Correspondance de Voltaire/1773/Lettre 8874
Vous aurez incessamment, mon cher ange, une nouvelle édition de la Sophonisbe de Mairet ; et si Cramer n’était pas un paresseux trop occupé de son plaisir, je vous l’enverrais dès aujourd’hui ; mais il faudra que j’attende encore plus de quinze jours, et peut-être un mois. Mairet est revenu exprès de l’autre monde pour profiter d’une critique très-judicieuse et très-fine de M. le maréchal de Richelieu. Il a de bien beaux éclairs quand la rapidité des affaires et des plaisirs lui laisse des moments pour tirer en volant aux choses de littérature et de goût, et pour daigner s’en occuper une minute. Mairet a refait plus de cent vers dans cette pièce, qui est la première en date du théâtre français. Il faut qu’il ait l’honneur de rappeler ce Lazare de son tombeau ; cela est digne du petit-neveu du cardinal de Richelieu le tout, s’il vous plaît, sans préjudice de la Crète.
Vous avez bien raison sur Lally et sur La Barre. Vous verrez incessamment un ouvrage concernant l’Inde et ce Lally[1]. Je le crois curieux, intéressant, hardi et sage, surtout très-vrai dans tous ses points ; vous en jugerez. Il est très-certain qu’un mort n’est bon à rien ; que le chevalier de La Barre serait devenu un des meilleurs officiers de France, puisqu’il s’appliquait à son métier, au milieu des dissipations et des débauches de la jeunesse.
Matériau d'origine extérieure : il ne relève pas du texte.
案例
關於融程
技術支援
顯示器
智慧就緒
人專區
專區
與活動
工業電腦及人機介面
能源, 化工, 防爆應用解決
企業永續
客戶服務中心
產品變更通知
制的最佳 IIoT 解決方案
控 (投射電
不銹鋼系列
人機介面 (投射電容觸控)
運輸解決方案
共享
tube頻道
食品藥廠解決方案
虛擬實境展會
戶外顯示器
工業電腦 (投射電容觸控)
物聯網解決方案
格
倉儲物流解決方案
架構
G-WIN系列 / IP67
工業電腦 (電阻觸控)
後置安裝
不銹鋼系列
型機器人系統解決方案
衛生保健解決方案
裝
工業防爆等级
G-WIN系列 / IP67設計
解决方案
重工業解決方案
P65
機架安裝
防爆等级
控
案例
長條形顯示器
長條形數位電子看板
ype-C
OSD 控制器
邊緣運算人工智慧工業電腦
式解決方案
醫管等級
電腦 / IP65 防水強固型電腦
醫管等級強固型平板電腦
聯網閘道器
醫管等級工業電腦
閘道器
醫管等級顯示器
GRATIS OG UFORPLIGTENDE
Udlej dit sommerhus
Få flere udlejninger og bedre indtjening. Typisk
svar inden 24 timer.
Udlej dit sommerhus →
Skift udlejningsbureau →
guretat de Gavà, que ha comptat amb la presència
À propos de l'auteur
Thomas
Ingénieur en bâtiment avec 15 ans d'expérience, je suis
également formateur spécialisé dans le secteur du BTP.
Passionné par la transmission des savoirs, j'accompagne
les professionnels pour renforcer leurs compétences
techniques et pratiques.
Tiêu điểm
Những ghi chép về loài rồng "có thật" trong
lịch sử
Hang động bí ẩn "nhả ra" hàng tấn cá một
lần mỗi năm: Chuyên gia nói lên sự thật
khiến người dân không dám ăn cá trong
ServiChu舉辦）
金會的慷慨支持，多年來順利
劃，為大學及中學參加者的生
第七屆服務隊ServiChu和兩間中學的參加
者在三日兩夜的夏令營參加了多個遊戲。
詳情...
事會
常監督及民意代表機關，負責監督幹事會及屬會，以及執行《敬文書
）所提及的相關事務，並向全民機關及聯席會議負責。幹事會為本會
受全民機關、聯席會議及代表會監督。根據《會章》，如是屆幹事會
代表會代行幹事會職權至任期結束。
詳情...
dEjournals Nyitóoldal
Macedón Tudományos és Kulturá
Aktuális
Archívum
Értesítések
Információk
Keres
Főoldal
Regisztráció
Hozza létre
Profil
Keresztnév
Son camarade, le fils du président d’Étallonde, est un des meilleurs officiers qu’ait le roi de Prusse ; il en est extrêmement content, car il connaît jusqu’au dernier capitaine de ses armées.
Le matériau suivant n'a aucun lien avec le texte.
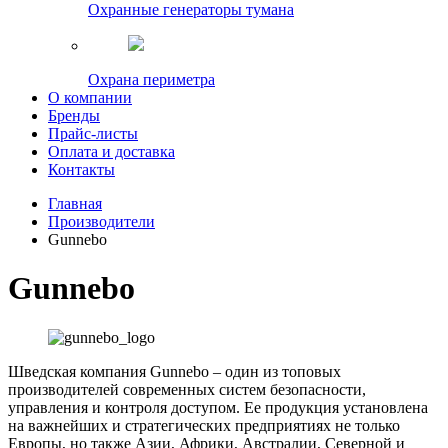
Охранные генераторы тумана
Охрана периметра
О компании
Бренды
Прайс-листы
Оплата и доставка
Контакты
Главная
Производители
Gunnebo
Gunnebo
Шведская компания Gunnebo – один из топовых
производителей современных систем безопасности,
управления и контроля доступом. Ее продукция установлена
на важнейших и стратегических предприятиях не только
Европы, но также Азии, Африки, Австралии, Северной и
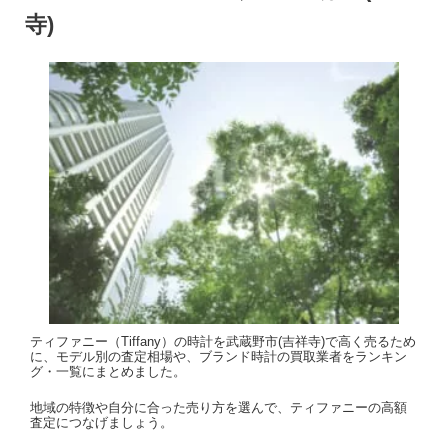
寺)
ティファニー（Tiffany）の時計を武蔵野市(吉祥寺)で高く売るため
に、モデル別の査定相場や、ブランド時計の買取業者をランキン
グ・一覧にまとめました。
地域の特徴や自分に合った売り方を選んで、ティファニーの高額
査定につなげましょう。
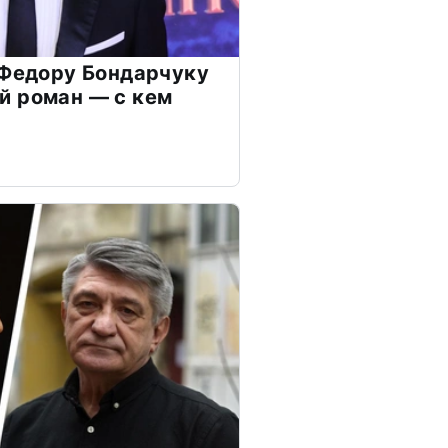
 Федору Бондарчуку
й роман — с кем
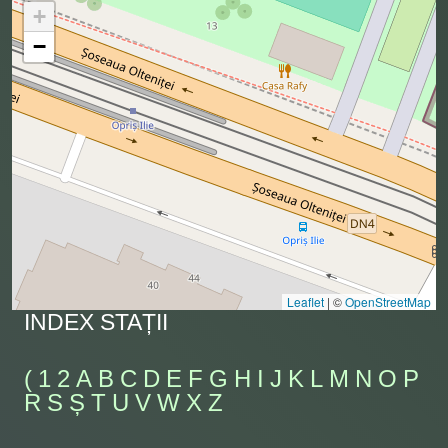
+
−
Leaflet
|
©
OpenStreetMap
INDEX STAȚII
(
1
2
A
B
C
D
E
F
G
H
I
J
K
L
M
N
O
P
R
S
Ș
T
U
V
W
X
Z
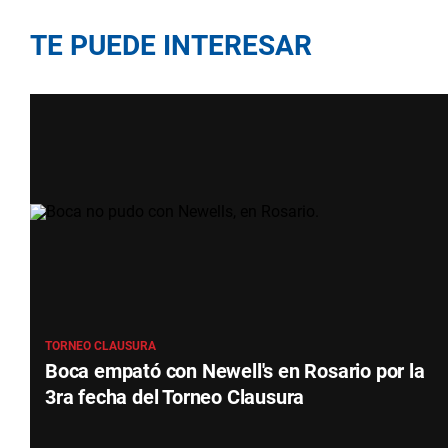
TE PUEDE INTERESAR
TORNEO CLAUSURA
Boca empató con Newell's en Rosario por la
3ra fecha del Torneo Clausura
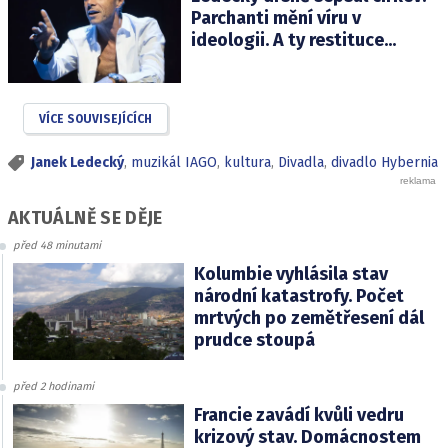
Parchanti mění víru v
ideologii. A ty restituce...
VÍCE SOUVISEJÍCÍCH
Janek Ledecký
,
muzikál IAGO
,
kultura
,
Divadla
,
divadlo Hybernia
AKTUÁLNĚ SE DĚJE
před 48 minutami
Kolumbie vyhlásila stav
národní katastrofy. Počet
mrtvých po zemětřesení dál
prudce stoupá
před 2 hodinami
Francie zavádí kvůli vedru
krizový stav. Domácnostem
Vous m’offrez vos bons offices, mon cher ange, pour ma colonie en voici une belle occasion. Un marquis génois, nommé Vial ou Viale, s’est adressé à un de nos comptoirs, et malheureusement au plus pauvre ; il lui a commandé des montres et des bijoux pour la cour de Maroc. Je me défiais beaucoup des Maroquains et des marquis. Le noble Génois Viale n’en a pas usé noblement il a fait une banqueroute complète, et n’a pas daigné seulement répondre aux lettres que mes artistes lui ont écrites. Cette triste aventure retombe entièrement sur moi, et elle n’est pas la seule. Je ne suis point marquis, mais j’ai bâti des maisons pour toutes mes fabriques, et je leur ai avancé des sommes considérables, sans être secouru d’un denier par le ministère. J’ai vaincu cent obstacles, j’ai tout fait, j’ai tout combattu, et je combats encore. Vous connaissez monsieur l’envoyé de Gênes, il est votre ami. Les artistes auxquels le marquis a fait banqueroute s’appellent Servand et Boursault : ce sont deux très-honnêtes gens, ils sont pères de famille, ils méritent votre protection.
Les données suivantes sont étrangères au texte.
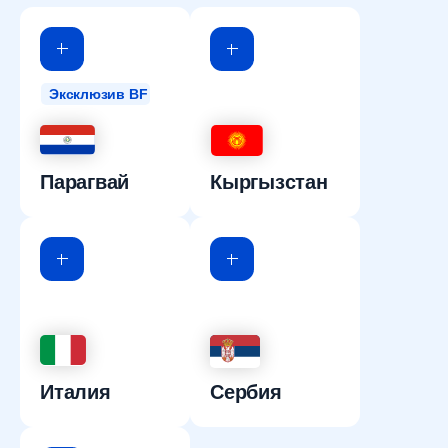
Эксклюзив BF
Парагвай
Кыргызстан
Италия
Сербия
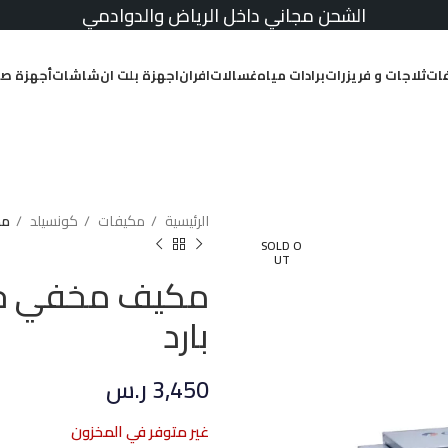
الشحن مجاني داخل الرياض والدوادمي
ات
ثلاجات و فريزرات
برادات مياه
غسالات
افران
اجهزة بلت ان
شاشات
أجهزة صغ
الرئيسية
مكيفات
كونسيلد
مكي
SOLD O
UT
بارد
3,450
ر.س
غير متوفر في المخزون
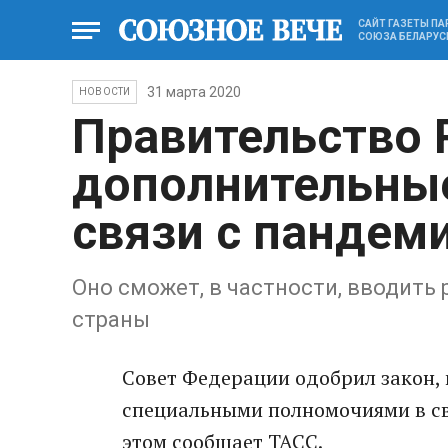
САЙТ ГАЗЕТЫ П
СОЮЗА БЕЛАРУС
31 марта 2020
НОВОСТИ
Правительство 
дополнительны
связи с пандем
Оно сможет, в частности, вводить 
страны
Совет Федерации одобрил закон,
специальными полномочиями в св
этом сообщает ТАСС.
J’ai écrit à M. Boyer[2], ministre du roi à Gênes. Je n’ose fatiguer M. le duc d’Aiguillon de cette affaire particulière ; il est assez occupé de celles du Nord ; mais je voudrais savoir quel est le premier commis qui a la correspondance de Gênes ; je lui demanderais une recommandation auprès de M. Boyer, et je lui enverrais un mémoire détaillé sur cette banqueroute, qui est certainement frauduleuse.
Je vous jure que la santé de Mme d’Argental m’intéresse plus que cette banqueroute : cela est tout simple ; la santé est préférable à des montres et à des diamants. Je mourrai bientôt ; mais je travaille jusqu’au dernier moment ; je fais des vers et de la prose, bien ou mal ; je bâtis une espèce de ville florissante, où il n’y avait qu’un hameau abominable ; je sème du blé dans des terres qui n’avaient point été cultivées depuis la création ; je fais travailler trois cents artistes ; je suis persécuté et honni ; je vous aime très-tendrement : voilà un compte exact de mon existence.